Никки помогла Белле снять пальто и разделась сама, бросила верхнюю одежду на один из стульев и села. Когда Белла помыла руки и тоже уселась за стол, ее уже ждала миска супа и тарелка с хлебом. Порция была слишком велика, но Никки уже давно сдалась. У Софии был дежурный ответ, что у Беллы растущий организм. Как бы то ни было, Белла умела контролировать себя. Она сама останавливалась, когда была сыта.
— Итак, Коразонсито, — начала София, — как тебе дом?
Белла оставила ложку в миске и начала печатать на планшете:
— Потрясающе. У меня будет свой пруд с рыбками в комнате.
София вытаращила глаза с недоверием:
— В комнате? Быть не может.
Бела кивнула, насупившись. Высунув кончик языка, она принялась торопливо тыкать в планшет. Обе, Никки и София, боролись с желанием нарушить тишину. Все терапевты сходились в одном: важно, чтобы Белла чувствовала, что ее слышат.

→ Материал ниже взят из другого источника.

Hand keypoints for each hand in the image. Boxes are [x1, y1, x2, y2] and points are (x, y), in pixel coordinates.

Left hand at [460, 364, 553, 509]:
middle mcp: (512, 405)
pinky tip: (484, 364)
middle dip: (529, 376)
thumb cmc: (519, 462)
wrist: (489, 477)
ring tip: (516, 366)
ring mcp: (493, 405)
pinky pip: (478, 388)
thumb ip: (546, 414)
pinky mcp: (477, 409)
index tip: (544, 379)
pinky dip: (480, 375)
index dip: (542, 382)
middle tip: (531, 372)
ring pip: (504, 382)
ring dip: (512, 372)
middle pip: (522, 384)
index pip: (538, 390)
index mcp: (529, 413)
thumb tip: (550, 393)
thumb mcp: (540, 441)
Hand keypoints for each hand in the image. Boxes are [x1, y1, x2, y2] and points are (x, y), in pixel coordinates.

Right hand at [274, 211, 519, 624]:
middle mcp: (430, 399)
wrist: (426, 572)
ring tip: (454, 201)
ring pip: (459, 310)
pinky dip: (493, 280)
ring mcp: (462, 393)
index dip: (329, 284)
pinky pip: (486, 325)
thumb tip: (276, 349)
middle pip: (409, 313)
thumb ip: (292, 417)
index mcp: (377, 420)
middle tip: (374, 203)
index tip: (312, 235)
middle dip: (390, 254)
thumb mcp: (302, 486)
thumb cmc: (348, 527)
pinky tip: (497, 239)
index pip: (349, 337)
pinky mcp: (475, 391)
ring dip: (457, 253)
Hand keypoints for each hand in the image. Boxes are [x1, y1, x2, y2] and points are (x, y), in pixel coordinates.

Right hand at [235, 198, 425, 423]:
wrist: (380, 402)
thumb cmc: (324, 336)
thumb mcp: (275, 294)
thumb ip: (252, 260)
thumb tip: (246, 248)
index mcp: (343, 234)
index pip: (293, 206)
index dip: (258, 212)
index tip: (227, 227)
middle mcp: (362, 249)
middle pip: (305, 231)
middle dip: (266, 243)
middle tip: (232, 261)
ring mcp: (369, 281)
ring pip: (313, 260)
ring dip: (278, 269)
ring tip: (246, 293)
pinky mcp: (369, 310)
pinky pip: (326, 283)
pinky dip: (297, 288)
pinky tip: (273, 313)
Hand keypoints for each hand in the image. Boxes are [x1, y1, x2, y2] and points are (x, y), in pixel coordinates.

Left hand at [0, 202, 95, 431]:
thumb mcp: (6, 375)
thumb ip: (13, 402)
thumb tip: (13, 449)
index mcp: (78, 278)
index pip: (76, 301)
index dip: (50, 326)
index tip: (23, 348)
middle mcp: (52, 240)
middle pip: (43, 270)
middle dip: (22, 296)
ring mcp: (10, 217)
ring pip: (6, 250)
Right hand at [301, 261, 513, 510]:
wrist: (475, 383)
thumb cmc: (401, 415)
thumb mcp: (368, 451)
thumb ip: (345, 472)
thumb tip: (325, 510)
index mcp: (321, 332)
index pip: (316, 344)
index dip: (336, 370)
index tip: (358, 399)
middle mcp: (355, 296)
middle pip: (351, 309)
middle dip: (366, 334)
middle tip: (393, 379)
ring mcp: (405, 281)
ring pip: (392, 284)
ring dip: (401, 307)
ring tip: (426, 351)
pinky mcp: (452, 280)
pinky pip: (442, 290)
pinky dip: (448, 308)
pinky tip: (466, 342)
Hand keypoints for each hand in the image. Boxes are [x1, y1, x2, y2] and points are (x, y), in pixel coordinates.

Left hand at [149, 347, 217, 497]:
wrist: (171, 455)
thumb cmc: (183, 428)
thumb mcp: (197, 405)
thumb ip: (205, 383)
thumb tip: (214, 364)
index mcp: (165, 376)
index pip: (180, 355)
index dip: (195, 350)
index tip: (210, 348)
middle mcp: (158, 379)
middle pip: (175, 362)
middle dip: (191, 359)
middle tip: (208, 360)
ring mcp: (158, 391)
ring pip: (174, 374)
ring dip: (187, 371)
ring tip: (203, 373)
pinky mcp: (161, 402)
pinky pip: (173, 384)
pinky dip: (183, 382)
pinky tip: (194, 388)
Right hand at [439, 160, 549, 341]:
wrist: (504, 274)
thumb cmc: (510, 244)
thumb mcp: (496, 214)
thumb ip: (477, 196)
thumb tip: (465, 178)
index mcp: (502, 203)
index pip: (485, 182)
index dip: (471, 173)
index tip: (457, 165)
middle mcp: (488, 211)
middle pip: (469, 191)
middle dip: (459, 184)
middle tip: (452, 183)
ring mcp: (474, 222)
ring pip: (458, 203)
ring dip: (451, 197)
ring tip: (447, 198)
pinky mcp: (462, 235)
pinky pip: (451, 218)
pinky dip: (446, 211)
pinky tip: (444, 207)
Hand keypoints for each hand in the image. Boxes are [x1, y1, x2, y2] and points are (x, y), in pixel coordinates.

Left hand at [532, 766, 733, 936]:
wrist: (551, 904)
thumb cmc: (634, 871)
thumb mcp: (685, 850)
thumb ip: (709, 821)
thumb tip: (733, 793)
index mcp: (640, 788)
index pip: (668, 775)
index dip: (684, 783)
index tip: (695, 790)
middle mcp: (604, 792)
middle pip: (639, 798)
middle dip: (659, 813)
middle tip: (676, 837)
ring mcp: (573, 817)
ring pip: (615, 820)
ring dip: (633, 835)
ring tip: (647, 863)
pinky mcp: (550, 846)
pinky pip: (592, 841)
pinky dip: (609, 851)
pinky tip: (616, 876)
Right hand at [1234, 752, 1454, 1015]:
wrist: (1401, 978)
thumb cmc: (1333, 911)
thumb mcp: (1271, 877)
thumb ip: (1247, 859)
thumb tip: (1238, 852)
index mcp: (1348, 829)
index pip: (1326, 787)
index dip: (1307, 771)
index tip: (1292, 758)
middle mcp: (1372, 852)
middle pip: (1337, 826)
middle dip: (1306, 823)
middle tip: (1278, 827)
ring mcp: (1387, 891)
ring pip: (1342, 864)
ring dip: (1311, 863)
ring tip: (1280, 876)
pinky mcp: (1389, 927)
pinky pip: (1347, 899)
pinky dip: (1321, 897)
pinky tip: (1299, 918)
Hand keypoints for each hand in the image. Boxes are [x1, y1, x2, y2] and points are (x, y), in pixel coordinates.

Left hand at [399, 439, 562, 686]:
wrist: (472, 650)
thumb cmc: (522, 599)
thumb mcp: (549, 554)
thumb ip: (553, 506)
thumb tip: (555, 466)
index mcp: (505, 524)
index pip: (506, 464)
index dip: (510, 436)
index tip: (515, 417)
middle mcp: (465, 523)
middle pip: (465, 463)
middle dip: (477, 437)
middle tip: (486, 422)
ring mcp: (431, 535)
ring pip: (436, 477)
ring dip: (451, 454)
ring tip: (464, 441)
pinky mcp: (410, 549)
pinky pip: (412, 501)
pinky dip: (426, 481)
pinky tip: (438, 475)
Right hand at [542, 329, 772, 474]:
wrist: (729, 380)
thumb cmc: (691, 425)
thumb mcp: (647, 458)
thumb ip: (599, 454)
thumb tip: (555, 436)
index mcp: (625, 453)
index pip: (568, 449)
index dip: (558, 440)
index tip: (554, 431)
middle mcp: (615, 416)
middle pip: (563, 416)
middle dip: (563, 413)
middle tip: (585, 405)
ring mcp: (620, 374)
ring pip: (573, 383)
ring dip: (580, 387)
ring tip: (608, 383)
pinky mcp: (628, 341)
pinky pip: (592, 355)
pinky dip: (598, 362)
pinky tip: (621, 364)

— Там снаружи комнаты сад. А в нем как раз и есть пруд. Папочка сказал, что я могу присматривать за рыбками.
— Звучит и правда потрясающе.
— Их там три. Я назову их Рубин, Сапфир и Изумруд.
— Какие красивые имена. Жду не дождусь, когда смогу взглянуть на них, — София присела на стул возле Никки и дождалась, когда та подняла на нее взгляд. — А что ты думаешь о доме, ми кариньа?
Никки бросила взгляд на Беллу, и София поняла ее. Она плавно сменила тему, заполняя тишину подробностями о том, как она провела утро. София была с ними уже много лет. Они наняли ее в качестве экономки, но она была гораздо большим, чем просто экономкой. Ей было далеко за пятьдесят, у нее были длинные черные волосы и быстрая легкая улыбка, делавшая ее на десять лет моложе. Она всегда носила что-нибудь красное, потому что верила, что этот цвет приносит удачу. Сегодня на ней были красные туфли. София выросла в маленькой фермерской деревушке к северу от Барселоны, но ей там было тесно. Она покинула родные края, как только смогла, перебравшись сначала в Мадрид, потом в Лондон, где и познакомилась со своим мужем Филипом. Он умер пять лет назад от рака; она ухаживала за ним в течение всей болезни. Даже сейчас она не вполне оправилась от горя. Наверное, она никогда бы не смогла. Никки слишком хорошо знала, что бывают потери, после которых уже не придешь в себя.
У Софии не было детей, и она относилась к Белле, как к внучке, которой у нее никогда не будет. Она любила девочку всем сердцем, и это чувство было ответным. «Коразонсито» — так она нежно звала Беллу; в переводе с испанского это значило «сердечко» и подходило идеально. Родители самой Никки умерли еще до того, как она встретила Итана — мать от рака груди, отец — несколько лет спустя от аневризмы мозга. После несчастного случая София стала для нее второй матерью и тем человеком, который помогал ей собирать осколки былой жизни. Сказать, что она была на вес золота, значило ничего не сказать.
Белла отправила в рот еще одну ложку супа, затем со стуком бросила ложку в миску, схватила свой планшет и объявила, что она идет в свою комнату. Она съела совсем немного супа, а к хлебу даже не притронулась. Обычно она съедала все, что ставили перед ней, но иногда, в тех случаях, когда ее мысли были заняты чем-то захватывающим, поступала так же, как сейчас. Никки была не против. Приятно было видеть ее такой возбужденной и ведущей себя, как обычный ребенок. Это нечасто случалось теперь. Никки дождалась, когда дверь закроется, прежде чем заговорить.